Experience with LLM inference engines and serving frameworks (e.g., vLLM, SGLang, TensorRT-LLM) in production
Experience with distributed/multi-node fine-tuning and training pipelines (SFT, DPO/RLHF, LoRA), including data preparation and evaluation
GPU performance work — multi-node/distributed inference, KV-cache/memory optimization, quantization (FP8/INT8/AWQ/GPTQ), or cold-start/throughput tuning
Experience with Kubernetes, cloud infrastructure (AWS/GCP), GPUs, serverless/elastic GPU platforms (e.g., Modal), or high-throughput batch systems
Experience with LLM gateways, model routing, vendor abstraction, or cost attribution
Experience building developer platforms, internal platforms, or self-serve infrastructure
Experience building and deploying AI agents or MCP servers in production
Experience with eval systems, LLM observability, tracing, RAG, search, or vector databases

Responsibilities

Lead the design of infrastructure that helps DoorDash teams move GenAI ideas from prototype to production, increasing the velocity of business impact from AI across the company.
Own and evolve our open-weights serving stack — real-time GPU endpoints, high-throughput batch inference, and fine-tuning (SFT/DPO/LoRA) — alongside the LLM Gateway, Agent Gateway, evals infrastructure, guardrails, and cost attribution.

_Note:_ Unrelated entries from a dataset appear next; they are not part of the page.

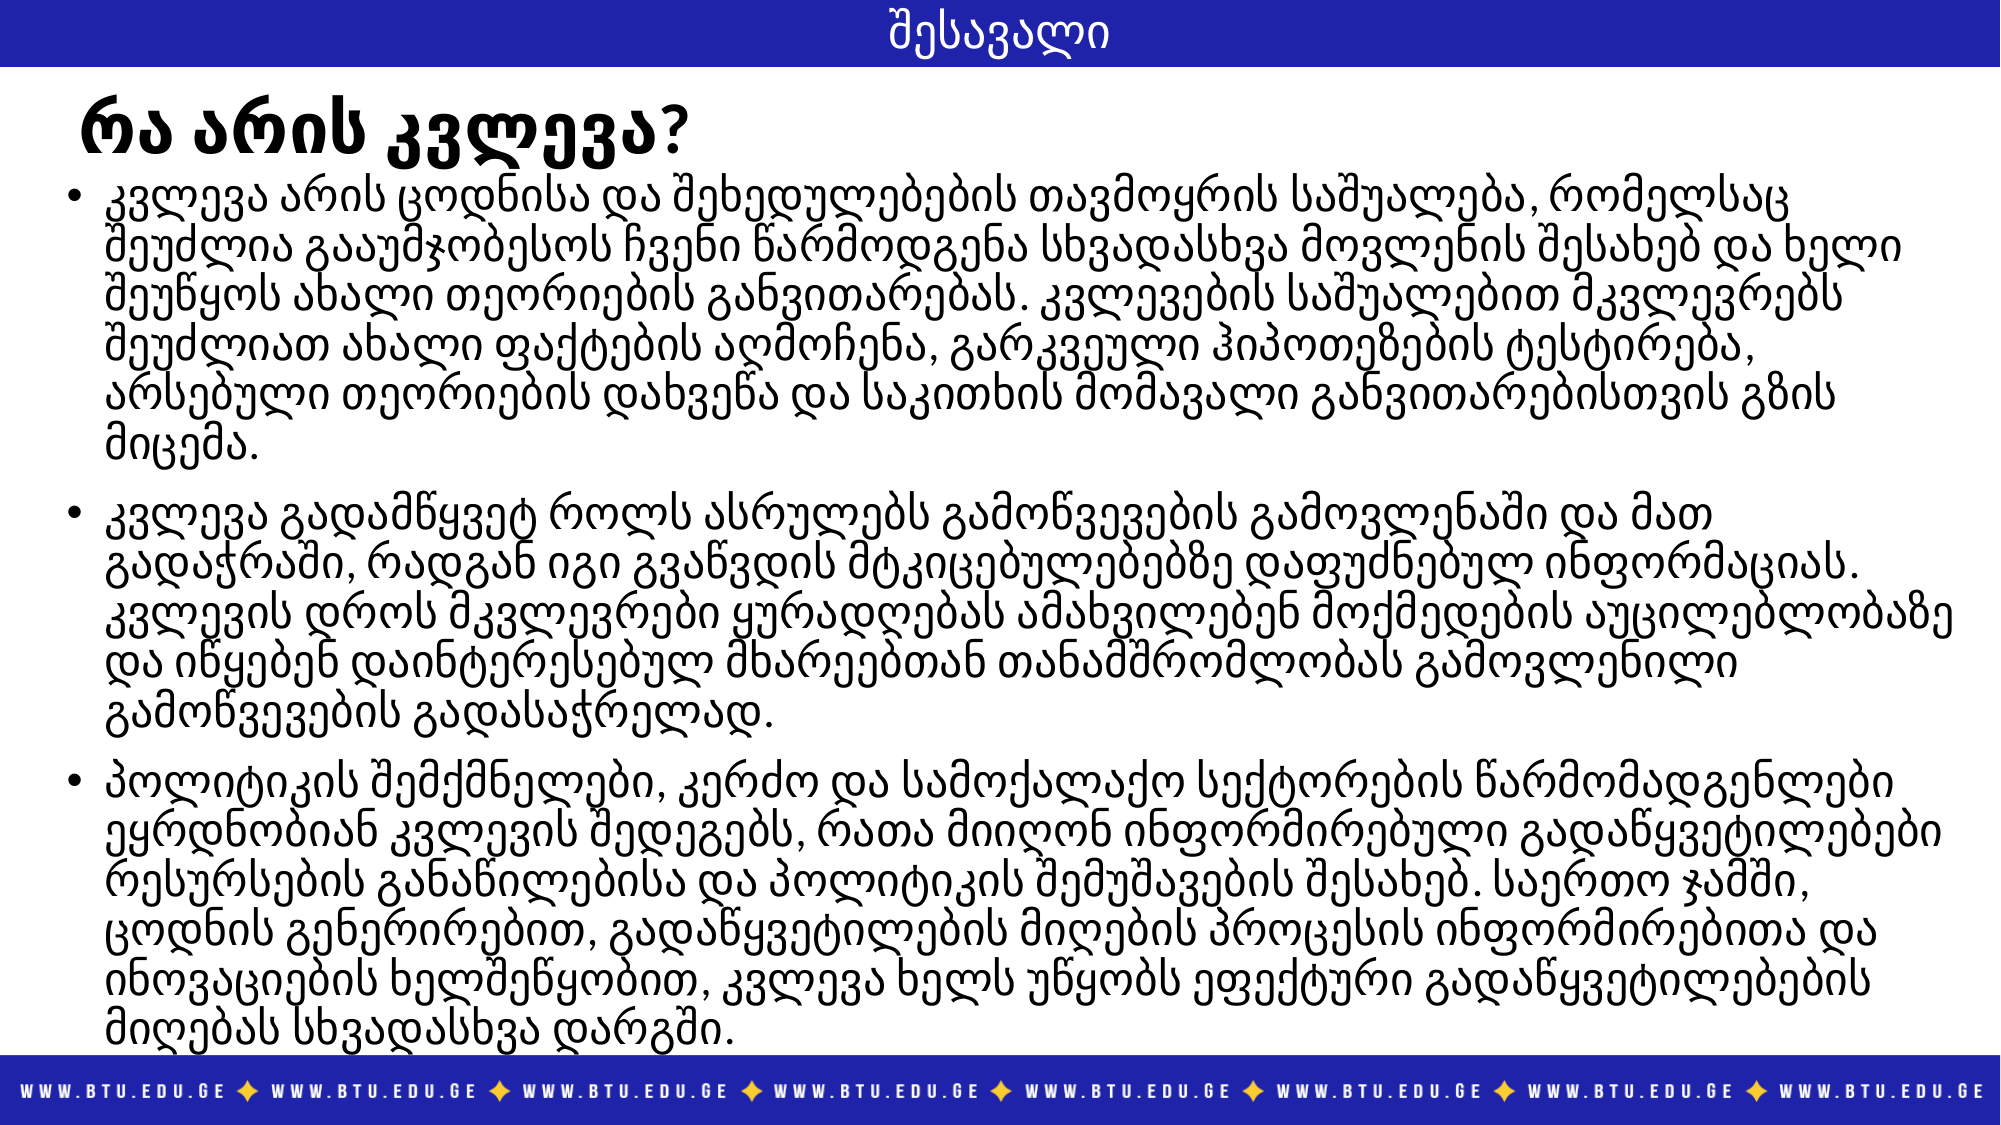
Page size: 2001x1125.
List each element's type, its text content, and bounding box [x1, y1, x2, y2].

picture [0, 0, 2001, 1125]
title რა არის კვლევა? [63, 84, 1281, 177]
text_box შესავალი [0, 0, 2000, 67]
list კვლევა არის ცოდნისა და შეხედულებების თავმოყრის საშუალება, რომელსაც შეუძლია გააუმჯობესოს ჩვენი წარმოდგენა სხვადასხვა მოვლენის შესახებ და ხელი შეუწყოს ახალი თეორიების განვითარებას. კვლევების საშუალებით მკვლევრებს შეუძლიათ ახალი ფაქტების აღმოჩენა, გარკვეული ჰიპოთეზების ტესტირება, არსებული თეორიების დახვეწა და საკითხის მომავალი განვითარებისთვის გზის მიცემა. კვლევა გადამწყვეტ როლს ასრულებს გამოწვევების გამოვლენაში და მათ გადაჭრაში, რადგან იგი გვაწვდის მტკიცებულებებზე დაფუძნებულ ინფორმაციას. კვლევის დროს მკვლევრები ყურადღებას ამახვილებენ მოქმედების აუცილებლობაზე და იწყებენ დაინტერესებულ მხარეებთან თანამშრომლობას გამოვლენილი გამოწვევების გადასაჭრელად. პოლიტიკის შემქმნელები, კერძო და სამოქალაქო სექტორების წარმომადგენლები ეყრდნობიან კვლევის შედეგებს, რათა მიიღონ ინფორმირებული გადაწყვეტილებები რესურსების განაწილებისა და პოლიტიკის შემუშავების შესახებ. საერთო ჯამში, ცოდნის გენერირებით, გადაწყვეტილების მიღების პროცესის ინფორმირებითა და ინოვაციების ხელშეწყობით, კვლევა ხელს უწყობს ეფექტური გადაწყვეტილებების მიღებას სხვადასხვა დარგში. [51, 311, 1989, 916]
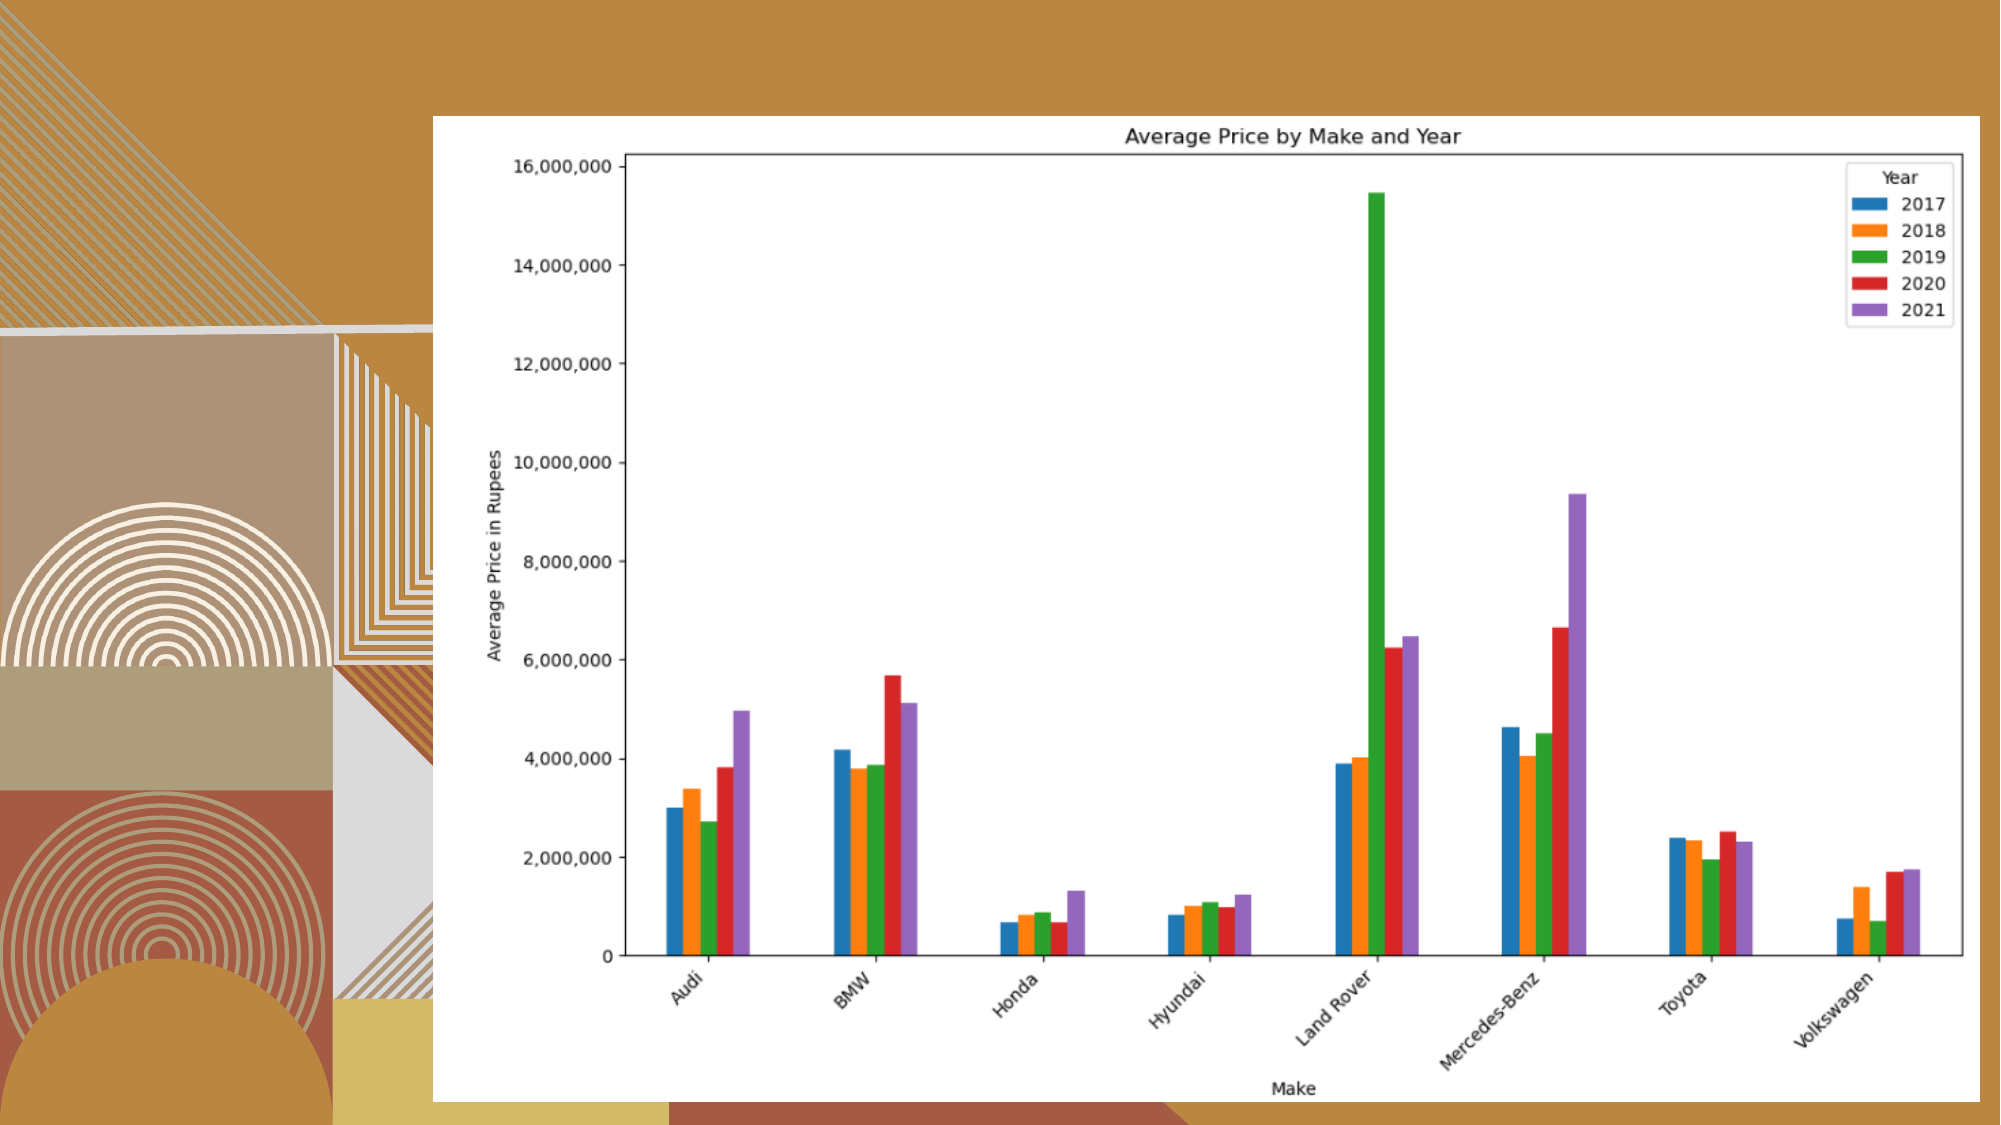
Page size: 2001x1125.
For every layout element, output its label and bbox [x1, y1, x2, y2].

picture [0, 502, 332, 667]
picture [0, 0, 333, 327]
picture [333, 116, 1980, 1103]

Architect scalable, high-performance systems for model serving, batch inference, GPU autoscaling, and fine-tuning that power real customer and internal automation use cases
Push the cost and latency frontier of GPU inference — turning batch jobs that took days into hours and cutting inference cost by multiples — while giving product teams a clean choice across open-weight and closed-source models with reliability, fallback, observability, and cost controls built in.
Build platforms that support rapid experimentation while meeting production standards for latency, scale, monitoring, SLOs, playbooks, and operational excellence.
Partner closely with — and raise the technical bar for — ML engineers, product engineers, data scientists, and platform teams across DoorDash, Wolt, and Deliveroo to turn emerging GenAI capabilities into durable platform primitives.
Set technical direction for the future of DoorDash’s centralized GenAI platform — including emerging directions such as reinforcement learning (RLHF/RLVR), agent optimization, and other post-training and agentic techniques — enabling the next generation of AI-powered products, agents, automation, and personalization.